• **Recorded data**:
┏━━

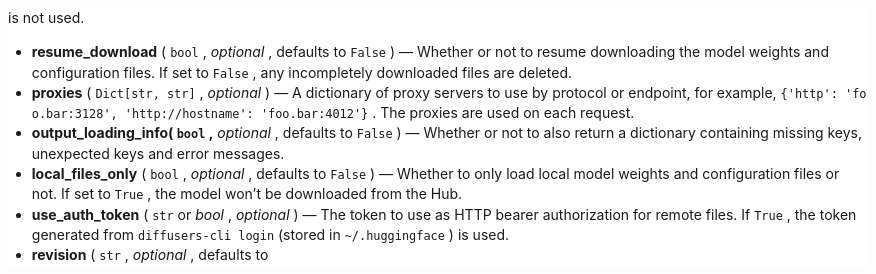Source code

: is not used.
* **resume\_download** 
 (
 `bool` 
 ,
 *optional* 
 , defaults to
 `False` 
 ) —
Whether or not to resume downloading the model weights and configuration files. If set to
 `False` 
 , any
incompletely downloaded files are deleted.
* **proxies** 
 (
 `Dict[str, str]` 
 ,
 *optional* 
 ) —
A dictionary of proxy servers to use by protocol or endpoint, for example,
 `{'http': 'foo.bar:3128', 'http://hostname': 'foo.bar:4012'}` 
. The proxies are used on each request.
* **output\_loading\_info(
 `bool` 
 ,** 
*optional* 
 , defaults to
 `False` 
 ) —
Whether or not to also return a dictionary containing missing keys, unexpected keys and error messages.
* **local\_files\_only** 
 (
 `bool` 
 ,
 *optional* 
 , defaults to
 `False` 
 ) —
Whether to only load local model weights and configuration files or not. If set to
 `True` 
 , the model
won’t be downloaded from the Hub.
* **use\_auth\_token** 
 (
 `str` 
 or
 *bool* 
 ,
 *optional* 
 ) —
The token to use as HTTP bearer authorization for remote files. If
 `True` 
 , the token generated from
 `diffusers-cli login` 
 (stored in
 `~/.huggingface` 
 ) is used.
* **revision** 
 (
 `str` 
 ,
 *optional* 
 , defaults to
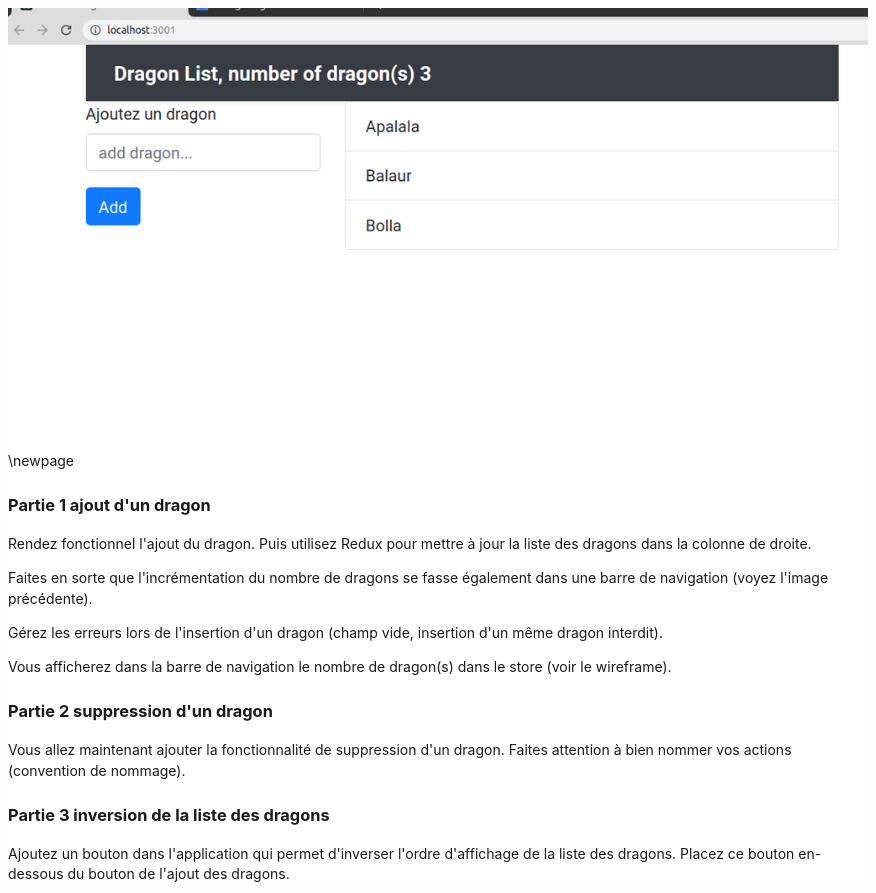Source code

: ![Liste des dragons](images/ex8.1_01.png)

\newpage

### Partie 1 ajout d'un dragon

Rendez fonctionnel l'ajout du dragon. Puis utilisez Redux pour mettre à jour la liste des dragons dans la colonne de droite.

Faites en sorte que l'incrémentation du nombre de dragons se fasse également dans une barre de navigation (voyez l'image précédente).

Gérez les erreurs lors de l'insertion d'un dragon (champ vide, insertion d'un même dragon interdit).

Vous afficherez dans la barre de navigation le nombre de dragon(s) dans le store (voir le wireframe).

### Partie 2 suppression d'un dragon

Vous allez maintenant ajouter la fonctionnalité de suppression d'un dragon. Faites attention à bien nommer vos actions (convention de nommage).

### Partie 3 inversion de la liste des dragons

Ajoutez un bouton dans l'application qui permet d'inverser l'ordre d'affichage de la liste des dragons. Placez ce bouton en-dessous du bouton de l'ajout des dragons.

┗━━
┏━━

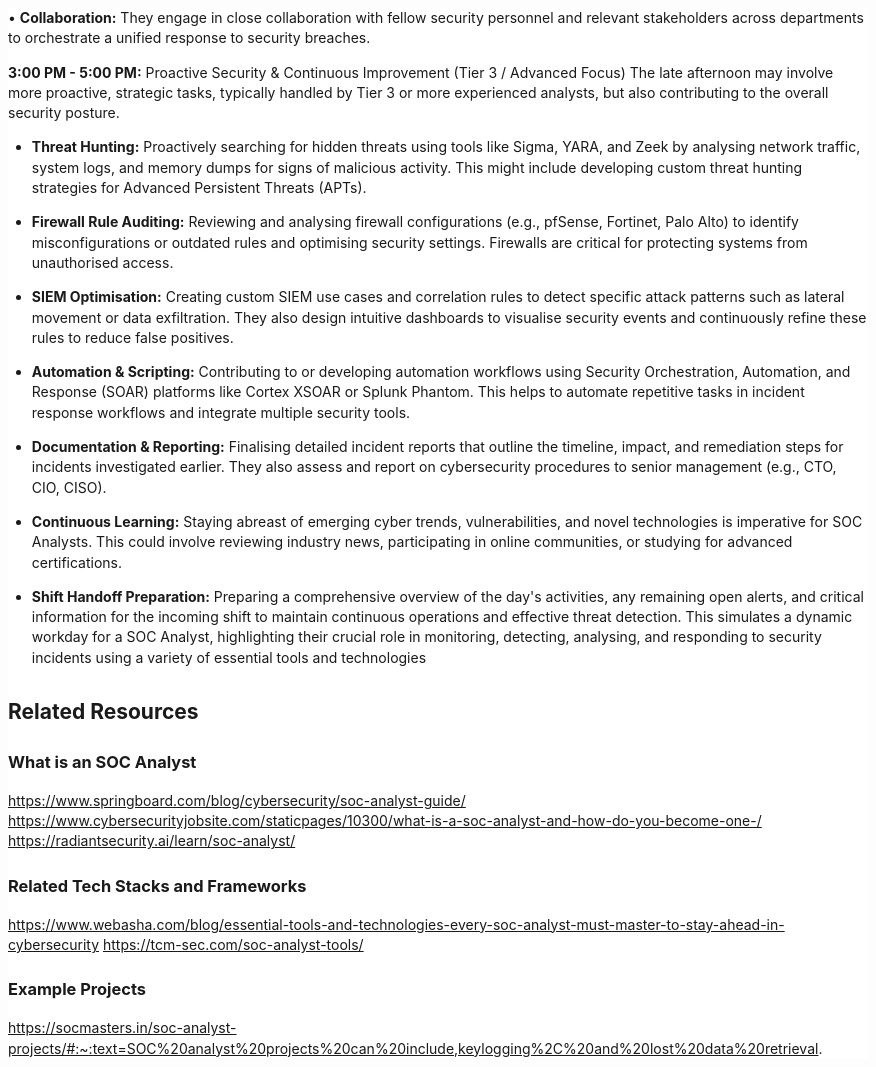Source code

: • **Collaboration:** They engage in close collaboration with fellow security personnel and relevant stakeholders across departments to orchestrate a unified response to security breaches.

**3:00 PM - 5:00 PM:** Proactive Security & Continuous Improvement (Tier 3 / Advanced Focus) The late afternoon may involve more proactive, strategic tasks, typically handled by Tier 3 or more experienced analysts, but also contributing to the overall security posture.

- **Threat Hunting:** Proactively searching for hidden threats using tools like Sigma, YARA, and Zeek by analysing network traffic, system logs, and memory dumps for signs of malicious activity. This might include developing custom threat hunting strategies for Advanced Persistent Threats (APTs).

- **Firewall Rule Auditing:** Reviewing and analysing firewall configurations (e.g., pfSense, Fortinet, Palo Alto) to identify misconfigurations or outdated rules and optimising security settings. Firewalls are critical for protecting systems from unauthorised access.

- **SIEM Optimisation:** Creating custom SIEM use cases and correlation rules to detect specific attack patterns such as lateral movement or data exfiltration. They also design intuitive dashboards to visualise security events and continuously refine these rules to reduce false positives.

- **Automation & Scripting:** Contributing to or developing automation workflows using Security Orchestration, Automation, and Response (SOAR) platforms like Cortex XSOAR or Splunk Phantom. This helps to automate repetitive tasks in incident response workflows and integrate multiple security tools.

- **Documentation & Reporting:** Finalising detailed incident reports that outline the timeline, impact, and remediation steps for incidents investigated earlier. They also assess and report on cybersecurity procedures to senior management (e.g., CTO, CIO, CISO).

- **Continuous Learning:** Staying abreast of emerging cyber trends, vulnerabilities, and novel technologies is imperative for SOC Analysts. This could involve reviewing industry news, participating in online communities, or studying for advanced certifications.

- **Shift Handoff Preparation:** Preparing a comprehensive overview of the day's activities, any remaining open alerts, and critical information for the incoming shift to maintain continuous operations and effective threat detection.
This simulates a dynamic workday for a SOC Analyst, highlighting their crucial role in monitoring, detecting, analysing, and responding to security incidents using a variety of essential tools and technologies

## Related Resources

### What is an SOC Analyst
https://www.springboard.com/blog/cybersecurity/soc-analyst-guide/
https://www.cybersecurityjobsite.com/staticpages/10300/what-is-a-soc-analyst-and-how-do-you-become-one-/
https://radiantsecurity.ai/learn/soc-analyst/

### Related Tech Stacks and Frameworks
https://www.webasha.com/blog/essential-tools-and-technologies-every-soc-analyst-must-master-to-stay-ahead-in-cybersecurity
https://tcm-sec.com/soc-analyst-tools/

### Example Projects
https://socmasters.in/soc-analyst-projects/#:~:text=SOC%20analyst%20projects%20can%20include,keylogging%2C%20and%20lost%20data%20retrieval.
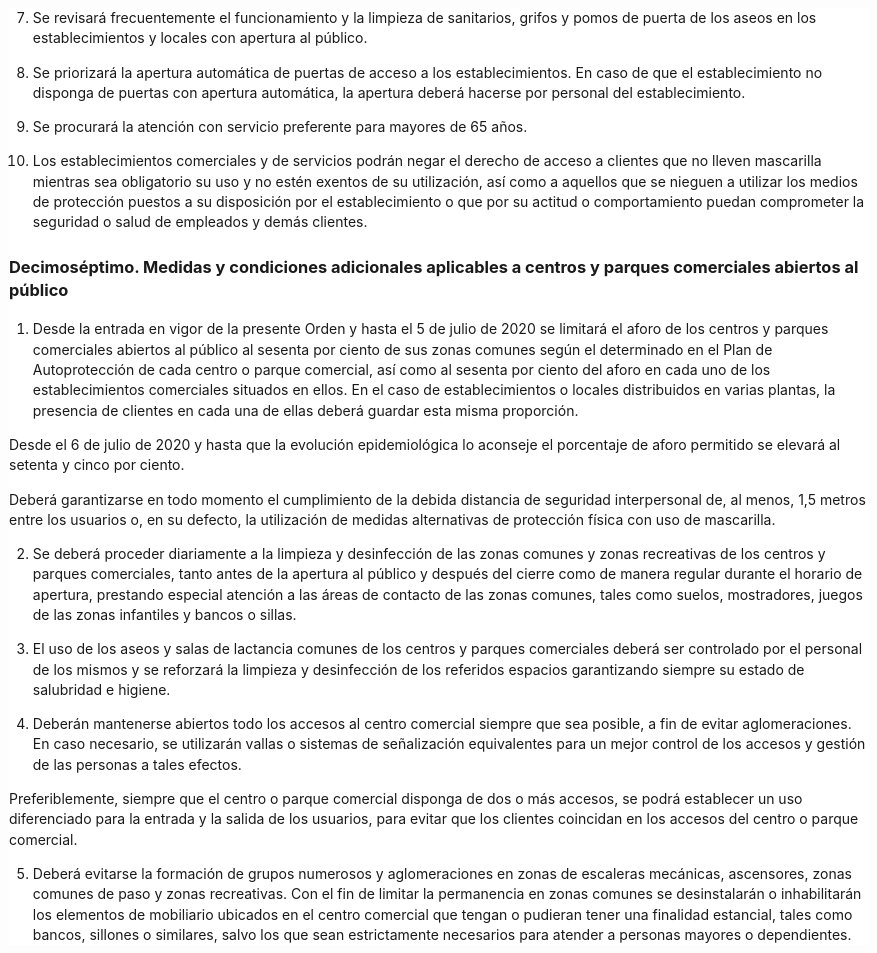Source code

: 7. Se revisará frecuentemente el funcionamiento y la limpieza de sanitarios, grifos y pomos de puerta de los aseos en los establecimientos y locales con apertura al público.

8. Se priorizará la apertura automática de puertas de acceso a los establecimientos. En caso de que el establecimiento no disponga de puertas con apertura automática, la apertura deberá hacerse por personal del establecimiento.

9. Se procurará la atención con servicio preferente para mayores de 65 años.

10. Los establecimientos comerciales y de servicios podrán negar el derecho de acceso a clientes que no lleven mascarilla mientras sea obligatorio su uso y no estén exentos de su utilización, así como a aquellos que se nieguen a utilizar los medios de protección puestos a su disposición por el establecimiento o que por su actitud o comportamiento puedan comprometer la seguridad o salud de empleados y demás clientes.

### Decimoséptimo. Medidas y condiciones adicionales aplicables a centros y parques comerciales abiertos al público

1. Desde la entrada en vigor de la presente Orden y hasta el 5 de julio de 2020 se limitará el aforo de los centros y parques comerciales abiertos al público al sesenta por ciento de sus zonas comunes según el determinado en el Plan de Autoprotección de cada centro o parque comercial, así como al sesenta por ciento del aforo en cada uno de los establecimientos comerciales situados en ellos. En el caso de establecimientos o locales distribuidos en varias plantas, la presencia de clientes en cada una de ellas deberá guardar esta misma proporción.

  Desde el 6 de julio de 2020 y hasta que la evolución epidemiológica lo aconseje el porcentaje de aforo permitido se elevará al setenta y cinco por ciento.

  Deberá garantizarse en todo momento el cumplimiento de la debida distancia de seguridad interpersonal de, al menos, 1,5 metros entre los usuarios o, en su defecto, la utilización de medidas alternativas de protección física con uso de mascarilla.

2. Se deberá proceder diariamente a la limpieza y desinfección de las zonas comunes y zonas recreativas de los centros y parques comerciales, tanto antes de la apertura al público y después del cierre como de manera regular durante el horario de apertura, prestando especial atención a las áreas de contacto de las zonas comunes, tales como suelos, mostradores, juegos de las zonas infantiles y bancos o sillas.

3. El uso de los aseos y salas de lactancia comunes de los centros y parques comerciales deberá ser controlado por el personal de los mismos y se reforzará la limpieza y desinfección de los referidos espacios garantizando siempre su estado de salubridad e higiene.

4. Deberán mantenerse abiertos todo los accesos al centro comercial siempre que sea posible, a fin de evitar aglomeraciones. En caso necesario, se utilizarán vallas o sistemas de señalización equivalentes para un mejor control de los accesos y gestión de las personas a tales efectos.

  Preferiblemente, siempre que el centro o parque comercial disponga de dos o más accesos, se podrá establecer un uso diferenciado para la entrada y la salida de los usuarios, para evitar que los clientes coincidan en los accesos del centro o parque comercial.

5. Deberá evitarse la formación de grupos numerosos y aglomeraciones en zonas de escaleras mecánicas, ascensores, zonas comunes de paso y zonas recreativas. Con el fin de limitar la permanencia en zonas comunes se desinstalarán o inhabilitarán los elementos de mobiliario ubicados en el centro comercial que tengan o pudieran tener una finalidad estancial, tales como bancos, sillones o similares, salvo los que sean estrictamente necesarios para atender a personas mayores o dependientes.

┗━━

• **Task statement**: Work out the number of lines above that include the string "model" and write only that number.

• **Result of the task**: 3